De janvier à mai 2016, l’actif total de l’industrie canadienne des fonds distincts s’est accru de 1,9 % pour atteindre 111,1 G$. Toutefois, une étude d’Investor Economics de juin 2016 montre que ce sont les conditions favorables du marché boursier et non les ventes qui expliquent la croissance de l’actif.

UN CHANGEMENT D’ÈRE

C’est en comparant les fonds distincts aux fonds communs de placement (FCP) et aux fonds négociés en Bourse (FNB) que l’on constate à quel point ces trois instruments de gestion de patrimoine avancent à trois vitesses différentes. Ainsi, entre 2011 et 2015, l’actif sous gestion des fonds

distincts a augmenté à un taux annuel composé de 4,6 %, par rapport à 9,8 % pour les FCP et à 18,5 % pour les FNB.

Et bientôt, nous changerons d’ère. L’actif total sous gestion des fonds distincts dépasse encore celui des FNB (111,1 G$, par rapport à 100,4 G$ pour les chiffres de mai 2016). En revanche, si le passé est garant de l’avenir, l’actif sous gestion des FNB dépassera celui des fonds distincts d’ici environ deux ans.

« Au cours des dernières années, les assureurs ont été peu dynamiques sur le terrain de l’innovation en gestion de patrimoine. Par conséquent, les ventes ont été peu énergiques en fonds distincts, contrairement à ce qui s’est passé avec les FNB », dit Robert Landry, consultant et ancien vice-président exécutif chez AXA Canada.

CROISSANCE PAR ACQUISITIONS

L’achat des activités canadiennes de Standard Life par Manuvie en 2014 montre à quel point la croissance des assureurs en gestion de patrimoine peut dépendre des acquisitions.
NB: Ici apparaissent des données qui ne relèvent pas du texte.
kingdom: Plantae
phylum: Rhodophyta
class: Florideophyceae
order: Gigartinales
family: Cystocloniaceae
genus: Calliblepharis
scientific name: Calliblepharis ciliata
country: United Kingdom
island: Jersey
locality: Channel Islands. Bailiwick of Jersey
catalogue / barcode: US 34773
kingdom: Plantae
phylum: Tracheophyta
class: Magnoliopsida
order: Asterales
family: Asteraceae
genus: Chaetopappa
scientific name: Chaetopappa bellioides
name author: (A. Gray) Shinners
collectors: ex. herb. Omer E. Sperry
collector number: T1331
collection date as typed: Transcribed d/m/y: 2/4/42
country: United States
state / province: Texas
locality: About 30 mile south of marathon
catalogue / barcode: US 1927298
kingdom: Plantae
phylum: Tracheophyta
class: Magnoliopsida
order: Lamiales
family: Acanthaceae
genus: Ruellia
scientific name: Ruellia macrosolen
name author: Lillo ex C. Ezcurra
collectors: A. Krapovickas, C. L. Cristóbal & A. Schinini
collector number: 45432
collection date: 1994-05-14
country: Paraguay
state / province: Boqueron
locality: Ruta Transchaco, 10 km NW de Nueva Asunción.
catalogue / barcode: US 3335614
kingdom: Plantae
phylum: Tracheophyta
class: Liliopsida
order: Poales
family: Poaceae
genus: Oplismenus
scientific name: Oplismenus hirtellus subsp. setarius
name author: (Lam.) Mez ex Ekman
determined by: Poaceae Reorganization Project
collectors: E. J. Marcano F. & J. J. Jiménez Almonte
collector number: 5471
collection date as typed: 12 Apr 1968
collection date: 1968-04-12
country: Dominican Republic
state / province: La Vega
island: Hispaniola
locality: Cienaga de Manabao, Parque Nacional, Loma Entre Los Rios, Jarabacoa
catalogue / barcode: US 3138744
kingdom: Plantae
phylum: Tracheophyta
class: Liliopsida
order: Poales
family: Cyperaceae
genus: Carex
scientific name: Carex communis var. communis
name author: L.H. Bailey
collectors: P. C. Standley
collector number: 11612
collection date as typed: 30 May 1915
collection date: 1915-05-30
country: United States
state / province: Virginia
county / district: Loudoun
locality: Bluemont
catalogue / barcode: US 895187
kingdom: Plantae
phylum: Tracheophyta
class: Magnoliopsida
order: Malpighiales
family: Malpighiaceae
Entre 2011 et 2015, Standard Life a été la championne incontestée des entrées nettes de fonds distincts, avec une moyenne annuelle de 641 M$. Great-West Lifeco et ses diverses filiales (345 M$), iA Groupe financier (340 M$) et Empire Vie (256 M$) ont détenu les deuxième, troisième et quatrième positions. Pendant ces cinq années, Manuvie affichait des sorties nettes annuelles moyennes de 518 M$.

Et ce n’est pas tout, car entre 2011 et 2015, Standard Life a doublé ses parts de marché, de 3,1 % à 6,5 %. Pendant ce temps, les parts de marché de Manuvie ont diminué, passant de 29 % à 26,1 %, selon Investors Economics.

Sans l’acquisition de Standard Life, Manuvie serait maintenant le deuxième acteur de l’industrie canadienne des fonds distincts après Great-West Lifeco.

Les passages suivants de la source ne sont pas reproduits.